Já Nemésio dizia que a Geografia para nós valia outro tanto como a História (1). E essa verdade não se esgota na caracterização sócio-cultural. Analisando a importância do factor geográfico na definição das políticas públicas, das relações institucionais e na construção de uma realidade regional coesa política, social e economicamente, verificamos que, do século XIX onde “a geografia, a economia e a organização político-administrativa não tinham possibilitado que se forjasse nos Açores uma entidade regional coerente e autónoma” (2) ao pós 1976, que não fugiu ao determinismo geográfico, em aliança ao histórico, como critério fundador do edifício institucional autonómico, não houve como contornar o «chauvinismo» das ilhas e criar uma consciência regional. Para esta, já Silva Ribeiro defendia na sociedade duas ordens de factores: “uma profunda, que constitui como que alicerce do edifício social – a organização e actividade económica; outra envolvente, superficial, que por aquela se molda – a organização político-administrativa” (3).

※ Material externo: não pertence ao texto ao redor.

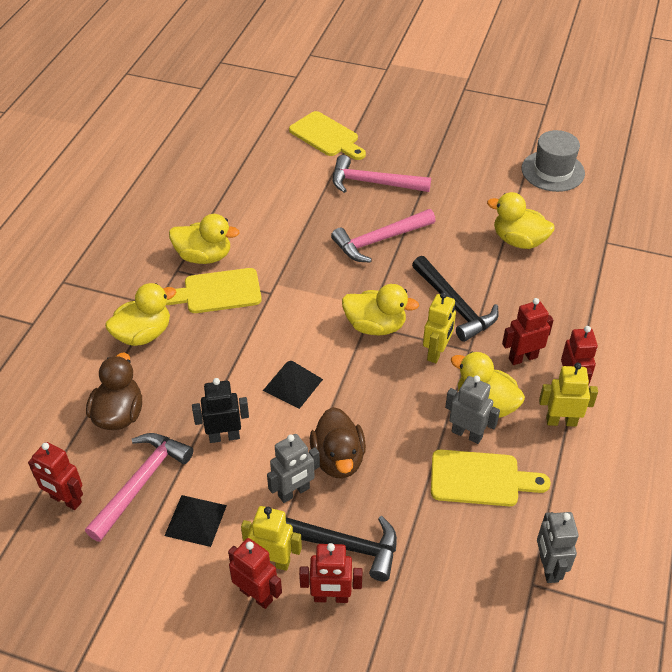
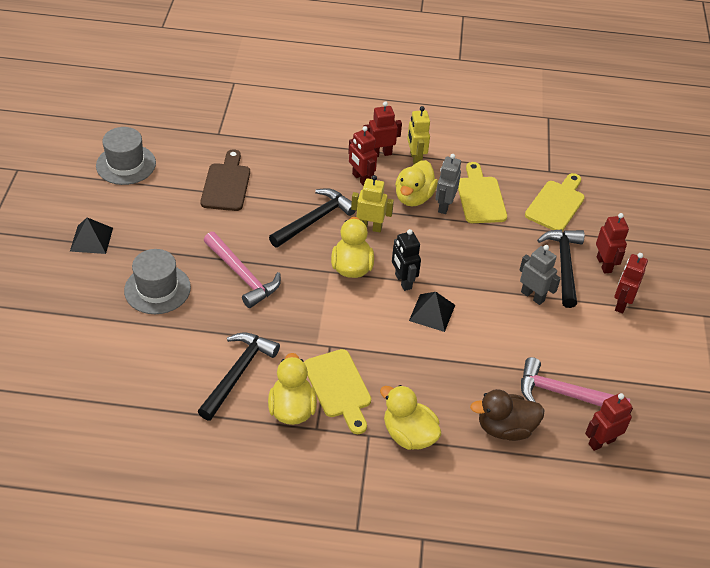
camera: 105 degrees left, 0 degrees up
(66, 500) = (601, 442): red robot -> red robot turned 135 degrees counterclockwise
(196, 520) = (581, 350): black pyramid -> black pyramid (91, 239)
(224, 436) = (499, 348): black robot -> black robot (403, 281)
(257, 226) = (238, 373): none -> black hammer
(273, 561) = (593, 299): yellow robot -> none
(327, 136) = (79, 337): yellow cutting board -> yellow cutting board (556, 204)
(338, 459) = (494, 274): brown duck -> none
(373, 183) = (157, 289): pink hammer -> grey hat
(518, 241) = (226, 184): yellow duck -> brown cutting board
(548, 568) = (534, 164): grey robot -> none

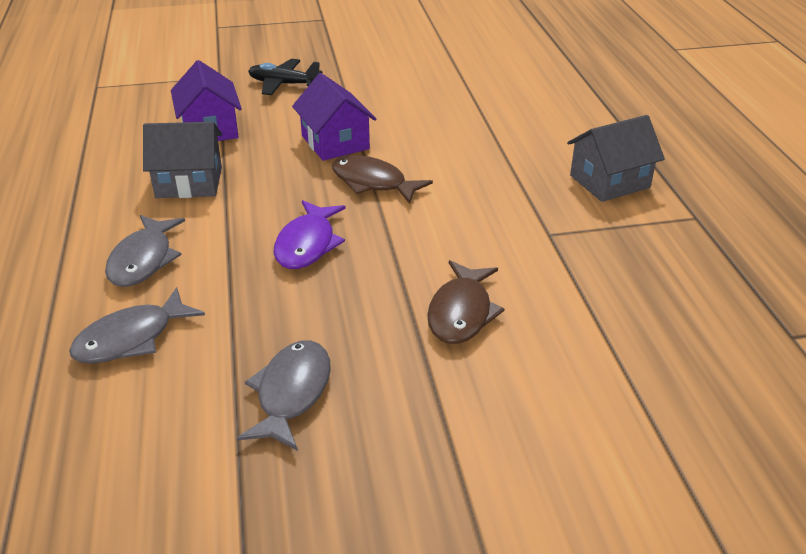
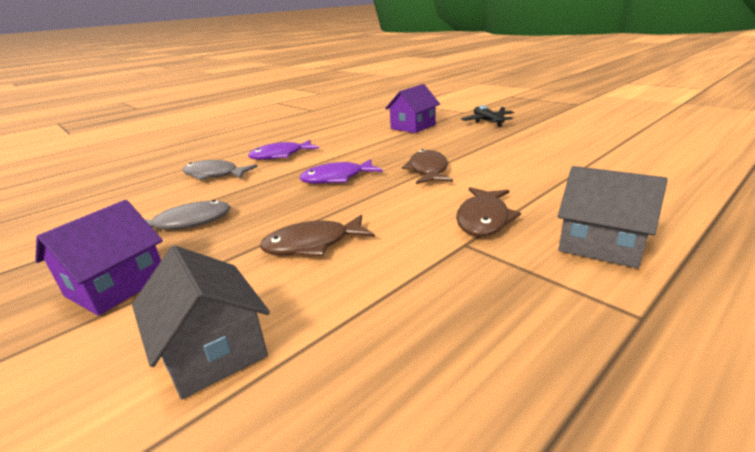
camera: 60 degrees right, 10 degrees down
(143, 260) = (280, 155): grey fish -> purple fish
(189, 182) = (358, 140): grey house -> grey house (213, 350)
(335, 142) = (453, 149): purple house -> purple house (116, 286)
(518, 206) = (483, 219): none -> brown fish

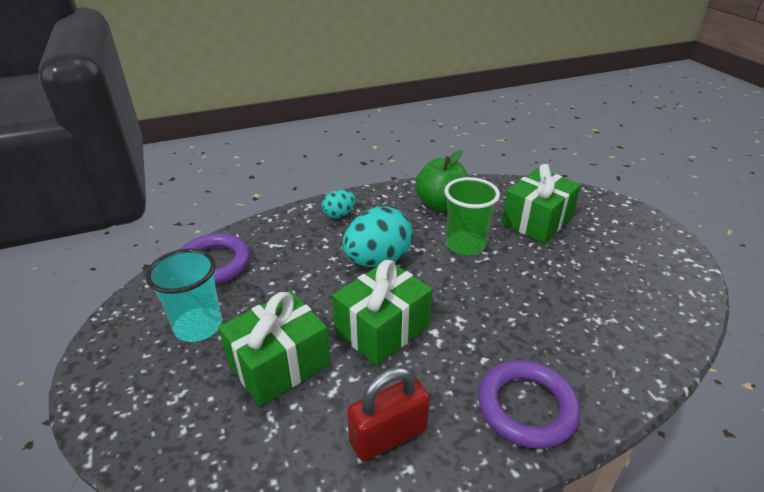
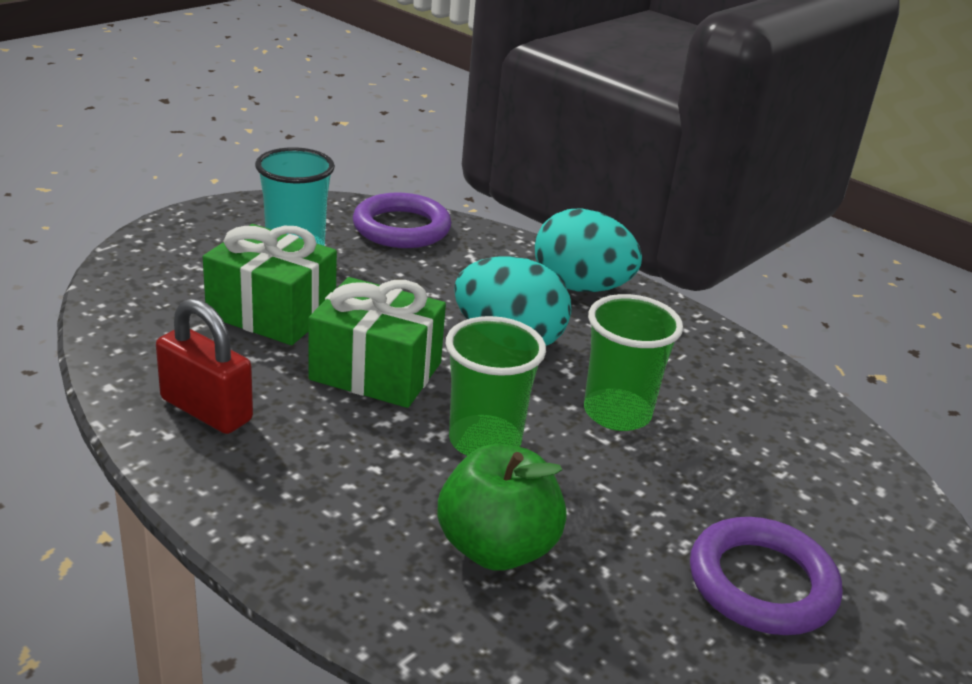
camera: 60 degrees right, 5 degrees down
(339, 215) = (580, 287): turquoise egg -> turquoise egg, size x1.89
(441, 204) = (703, 372): green apple -> green apple (496, 548)
(473, 303) = (484, 441): none -> green cup
(526, 407) = (307, 518): purple ring -> purple ring (762, 583)
(536, 221) = (766, 484): green gift -> none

Económica e socialmente a autonomia constitucional cresce à sombra do desenvolvimento harmónico (que ainda reside o Estatuto Político-Administrativo) um conceito que tem no seu âmago a geografia enquanto factor primeiro no desenvolvimento das políticas públicas para as 9 ilhas, de modo que estas tornavam-se, em si, sujeitos automáticos de todas as orientações garantindo-lhes o acesso a fundos, ou a estruturas, independentemente das suas reais necessidades.
Aqui, os novos tempos trazem-nos uma mudança do paradigma pelo conceito do desenvolvimento integrado, que as políticas de coesão, e para a coesão, impõem, ao interpretarem o factor geográfico conjuntamente com outros factores (sociais, ambientais e económicos). Perspectivando as ilhas nas suas realidades próprias, construir-se-ão e desenhar-se-ão as políticas públicas mais adequadas, e ao desenvolvimento de cada uma ligar-se-ão políticas regionais incentivando a circulação de bens, pessoas e serviços ajudando à criação de um mercado interno e ao acesso aos mercados externos.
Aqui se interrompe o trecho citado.